Moritz Nagler (25.4.1916 – 21.10.2013)

Im 98. Lebensjahr verstarb in Wien Obermedizinalrat Dr. Moritz Nagler. Nagler war es nach der nationalsozialistischen Machtübernahme gelungen, nach Rumänien zu flüchten. Nachdem sich Rumänien im Zuge der Teilnahme rumänischer Truppen am deutschen Überfall auf die Sowjetunion im Juli 1941 das 1940 zwangsweise an die UdSSR abgetretene Bessarabien (heute Moldawien) „zurückgeholt“ hatte, verübten rumänische und deutsche Einheiten – teilweise mit Unterstützung der einheimischen ukrainischen Bevölkerung – in den Sommer- und Herbstmonaten 1941 entsetzliche Massaker an der jüdischen Bevölkerung in Bessarabien, Transnistrien (dem Gebiet zwischen Dnjestr und südlichem Bug) und Odessa. Jenseits des Dnjestr richteten die rumänischen Behörden in den von den abziehenden sowjetischen Truppen evakuierten Siedlungen Lager ein, in die Jüdinnen und Juden aus Bessarabien und der ebenfalls annektierten Bukowina sowie jüdischer Flüchtlinge, die zunächst in Rumänien Zuflucht gefunden hatten, abgeschoben wurden – großteils unter Bedingungen, die den Betroffenen als „Todesmärsche“ in Erinnerung blieben. Tausende Menschen verhungerten oder erfroren in den Lagern oder gingen an Seuchen zugrunde. Moritz Nagler und seine Frau Friederike wurden am 28. Oktober 1941 nach Transnistrien deportiert und bis zu ihrer Befreiung durch sowjetische Truppen am 15. März 1944 im Dorf Tibulovca (ukrainisch Topolivka, zwischen Vinnycja/Winnitza und Umanj gelegen) interniert. Gemeinsam mit anderen Überlebenden gründeten die beiden in Bukarest eine „Vereinigung der nach Transnistrien verschickt gewesenen Personen“, konnten aber im Juni 1946 nach Wien zurückkehren. Hier schlossen sie sich dem „Aktionskomitee der wegen ihrer Abstammung Verfolgten“ im KZ-Verband an.

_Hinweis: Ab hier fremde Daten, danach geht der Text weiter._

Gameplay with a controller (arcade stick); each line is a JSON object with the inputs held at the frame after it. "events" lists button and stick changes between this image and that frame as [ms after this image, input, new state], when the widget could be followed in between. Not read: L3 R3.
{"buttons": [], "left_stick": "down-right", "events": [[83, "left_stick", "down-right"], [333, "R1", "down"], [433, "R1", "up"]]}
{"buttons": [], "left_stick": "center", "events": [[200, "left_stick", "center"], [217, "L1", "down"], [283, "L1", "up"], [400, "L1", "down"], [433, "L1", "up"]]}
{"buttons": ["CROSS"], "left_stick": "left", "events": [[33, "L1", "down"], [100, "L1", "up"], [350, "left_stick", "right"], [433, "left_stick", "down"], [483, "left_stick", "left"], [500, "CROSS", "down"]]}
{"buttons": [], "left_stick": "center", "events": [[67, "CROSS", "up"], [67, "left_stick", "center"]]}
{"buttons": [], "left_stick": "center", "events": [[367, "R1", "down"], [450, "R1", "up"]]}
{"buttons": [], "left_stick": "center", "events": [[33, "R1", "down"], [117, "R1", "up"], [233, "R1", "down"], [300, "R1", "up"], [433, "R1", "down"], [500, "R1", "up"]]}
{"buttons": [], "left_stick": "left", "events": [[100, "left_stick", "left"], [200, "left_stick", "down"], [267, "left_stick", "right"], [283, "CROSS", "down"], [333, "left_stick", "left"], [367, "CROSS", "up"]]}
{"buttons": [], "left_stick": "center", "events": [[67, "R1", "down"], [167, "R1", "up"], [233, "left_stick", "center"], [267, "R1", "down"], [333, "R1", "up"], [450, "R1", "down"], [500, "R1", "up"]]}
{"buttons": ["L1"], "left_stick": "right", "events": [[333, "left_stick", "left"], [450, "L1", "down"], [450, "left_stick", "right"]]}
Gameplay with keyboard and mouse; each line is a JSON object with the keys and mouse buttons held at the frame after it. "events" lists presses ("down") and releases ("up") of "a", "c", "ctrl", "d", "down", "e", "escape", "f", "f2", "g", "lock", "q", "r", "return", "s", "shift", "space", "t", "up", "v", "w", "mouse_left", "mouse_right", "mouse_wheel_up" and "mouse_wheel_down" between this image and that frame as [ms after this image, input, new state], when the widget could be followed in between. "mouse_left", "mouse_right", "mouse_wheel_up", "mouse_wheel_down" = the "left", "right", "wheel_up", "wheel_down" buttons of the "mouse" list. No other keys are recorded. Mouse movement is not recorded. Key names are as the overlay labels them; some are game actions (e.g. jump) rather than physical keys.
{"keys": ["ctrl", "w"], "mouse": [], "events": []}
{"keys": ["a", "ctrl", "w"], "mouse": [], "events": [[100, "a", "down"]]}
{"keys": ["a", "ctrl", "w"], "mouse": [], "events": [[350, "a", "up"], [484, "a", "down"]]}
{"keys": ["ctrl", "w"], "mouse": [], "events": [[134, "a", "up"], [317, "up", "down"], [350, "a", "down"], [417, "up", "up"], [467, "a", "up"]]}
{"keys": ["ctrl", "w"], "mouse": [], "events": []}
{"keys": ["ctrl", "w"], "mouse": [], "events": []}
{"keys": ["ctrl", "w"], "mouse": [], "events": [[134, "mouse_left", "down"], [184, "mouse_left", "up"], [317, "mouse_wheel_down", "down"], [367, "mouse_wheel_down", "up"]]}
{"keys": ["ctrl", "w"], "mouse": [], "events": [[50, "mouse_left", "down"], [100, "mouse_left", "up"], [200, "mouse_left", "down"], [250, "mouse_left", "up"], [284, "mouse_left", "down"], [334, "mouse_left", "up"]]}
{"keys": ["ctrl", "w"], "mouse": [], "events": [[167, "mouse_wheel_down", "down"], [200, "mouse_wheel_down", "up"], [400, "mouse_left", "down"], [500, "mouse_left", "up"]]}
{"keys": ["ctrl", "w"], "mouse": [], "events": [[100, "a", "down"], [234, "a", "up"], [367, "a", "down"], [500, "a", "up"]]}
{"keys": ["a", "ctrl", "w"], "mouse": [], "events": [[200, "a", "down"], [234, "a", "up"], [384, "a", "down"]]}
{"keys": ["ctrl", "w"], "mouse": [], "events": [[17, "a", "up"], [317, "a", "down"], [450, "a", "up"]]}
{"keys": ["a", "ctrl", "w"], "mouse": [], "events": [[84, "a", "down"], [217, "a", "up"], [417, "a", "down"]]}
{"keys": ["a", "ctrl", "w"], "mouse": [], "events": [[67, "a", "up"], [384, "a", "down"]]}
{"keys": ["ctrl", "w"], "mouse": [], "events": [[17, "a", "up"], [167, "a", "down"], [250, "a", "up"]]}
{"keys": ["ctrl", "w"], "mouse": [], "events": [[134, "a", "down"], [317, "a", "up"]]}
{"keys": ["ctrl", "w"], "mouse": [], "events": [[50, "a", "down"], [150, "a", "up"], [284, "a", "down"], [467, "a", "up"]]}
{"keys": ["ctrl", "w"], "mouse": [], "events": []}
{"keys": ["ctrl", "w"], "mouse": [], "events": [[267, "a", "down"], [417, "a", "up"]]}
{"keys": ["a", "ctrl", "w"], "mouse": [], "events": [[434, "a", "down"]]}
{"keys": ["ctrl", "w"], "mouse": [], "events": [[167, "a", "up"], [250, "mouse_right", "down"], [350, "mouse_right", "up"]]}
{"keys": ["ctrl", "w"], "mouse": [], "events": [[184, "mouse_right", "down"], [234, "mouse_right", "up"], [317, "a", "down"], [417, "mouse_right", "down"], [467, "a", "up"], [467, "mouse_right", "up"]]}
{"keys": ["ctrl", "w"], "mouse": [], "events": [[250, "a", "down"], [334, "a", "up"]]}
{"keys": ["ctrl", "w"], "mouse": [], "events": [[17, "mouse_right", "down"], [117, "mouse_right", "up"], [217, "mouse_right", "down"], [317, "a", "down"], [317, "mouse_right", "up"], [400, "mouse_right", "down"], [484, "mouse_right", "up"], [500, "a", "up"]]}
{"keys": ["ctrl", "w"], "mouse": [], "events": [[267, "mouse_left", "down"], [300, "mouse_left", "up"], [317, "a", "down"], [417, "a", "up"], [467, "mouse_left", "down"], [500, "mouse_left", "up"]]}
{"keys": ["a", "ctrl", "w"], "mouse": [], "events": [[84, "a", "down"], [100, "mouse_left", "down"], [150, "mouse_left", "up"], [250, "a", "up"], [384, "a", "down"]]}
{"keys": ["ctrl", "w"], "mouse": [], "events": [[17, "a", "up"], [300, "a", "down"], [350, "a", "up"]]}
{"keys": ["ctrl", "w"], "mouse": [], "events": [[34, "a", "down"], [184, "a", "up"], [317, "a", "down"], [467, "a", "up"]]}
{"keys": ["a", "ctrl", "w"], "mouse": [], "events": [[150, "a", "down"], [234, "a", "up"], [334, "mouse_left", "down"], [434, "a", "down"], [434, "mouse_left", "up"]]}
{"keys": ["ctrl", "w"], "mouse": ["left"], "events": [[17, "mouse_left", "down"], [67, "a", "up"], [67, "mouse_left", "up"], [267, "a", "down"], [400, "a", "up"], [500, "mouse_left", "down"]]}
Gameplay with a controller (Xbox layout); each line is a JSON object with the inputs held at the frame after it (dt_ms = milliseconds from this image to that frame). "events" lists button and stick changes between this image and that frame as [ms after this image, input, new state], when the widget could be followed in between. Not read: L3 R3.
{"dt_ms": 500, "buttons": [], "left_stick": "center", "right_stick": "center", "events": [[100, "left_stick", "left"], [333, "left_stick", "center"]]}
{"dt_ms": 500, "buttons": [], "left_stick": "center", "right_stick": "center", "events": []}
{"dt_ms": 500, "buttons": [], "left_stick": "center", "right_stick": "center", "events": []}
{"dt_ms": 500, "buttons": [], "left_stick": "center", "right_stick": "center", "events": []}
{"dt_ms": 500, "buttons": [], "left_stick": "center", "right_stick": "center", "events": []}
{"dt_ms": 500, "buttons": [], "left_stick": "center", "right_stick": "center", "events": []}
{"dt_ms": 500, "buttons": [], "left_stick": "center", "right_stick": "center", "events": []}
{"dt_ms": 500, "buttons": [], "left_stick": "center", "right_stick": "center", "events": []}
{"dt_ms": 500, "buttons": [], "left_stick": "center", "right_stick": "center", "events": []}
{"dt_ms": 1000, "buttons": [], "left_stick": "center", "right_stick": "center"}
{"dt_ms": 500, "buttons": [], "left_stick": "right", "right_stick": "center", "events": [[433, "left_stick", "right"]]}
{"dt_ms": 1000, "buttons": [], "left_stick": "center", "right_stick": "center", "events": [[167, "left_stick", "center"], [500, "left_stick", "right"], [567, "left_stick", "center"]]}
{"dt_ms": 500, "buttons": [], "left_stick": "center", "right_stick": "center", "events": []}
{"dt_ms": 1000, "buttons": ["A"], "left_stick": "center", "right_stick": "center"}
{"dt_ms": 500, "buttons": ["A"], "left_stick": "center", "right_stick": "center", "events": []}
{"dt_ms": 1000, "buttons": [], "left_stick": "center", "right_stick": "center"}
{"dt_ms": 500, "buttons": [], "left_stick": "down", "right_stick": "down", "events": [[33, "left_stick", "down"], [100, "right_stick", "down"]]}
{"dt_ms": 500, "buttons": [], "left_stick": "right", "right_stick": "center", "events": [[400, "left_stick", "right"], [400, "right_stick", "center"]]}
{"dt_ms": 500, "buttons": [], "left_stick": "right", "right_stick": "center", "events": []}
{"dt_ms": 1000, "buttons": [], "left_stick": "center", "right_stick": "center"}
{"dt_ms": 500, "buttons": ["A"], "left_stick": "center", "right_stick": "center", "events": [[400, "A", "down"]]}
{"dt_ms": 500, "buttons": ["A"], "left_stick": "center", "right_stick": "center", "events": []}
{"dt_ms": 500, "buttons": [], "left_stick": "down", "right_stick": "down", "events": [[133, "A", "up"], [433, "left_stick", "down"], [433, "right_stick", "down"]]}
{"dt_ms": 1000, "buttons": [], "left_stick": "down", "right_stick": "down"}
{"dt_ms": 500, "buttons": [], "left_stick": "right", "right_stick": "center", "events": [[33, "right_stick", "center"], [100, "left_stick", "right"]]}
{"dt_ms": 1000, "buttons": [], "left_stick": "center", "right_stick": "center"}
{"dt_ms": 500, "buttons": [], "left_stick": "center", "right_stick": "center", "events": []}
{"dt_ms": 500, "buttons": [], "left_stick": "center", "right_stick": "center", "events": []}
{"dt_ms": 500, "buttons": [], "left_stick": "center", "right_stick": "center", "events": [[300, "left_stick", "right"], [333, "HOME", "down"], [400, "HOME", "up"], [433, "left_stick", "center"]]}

Bestätigung des rumänischen Vereins der Transnistrien-Deportierten für Moritz und Friedrike Nagler
Bestätigung des rumänischen Vereins der Transnistrien-Deportierten für Moritz und Friedrike Nagler

Moritz Nagler nahm sein Medizinstudium, das er 1938, als 22-jähriger, abzubrechen gezwungen war, wieder auf, wurde Facharzt für Innere Medizin und war zuletzt Primararzt am Krankenhaus Klosterneuburg. Auch als Mitglied der Sozialdemokratischen Ärztevereinigung blieb er dem KZ-Verband verbunden.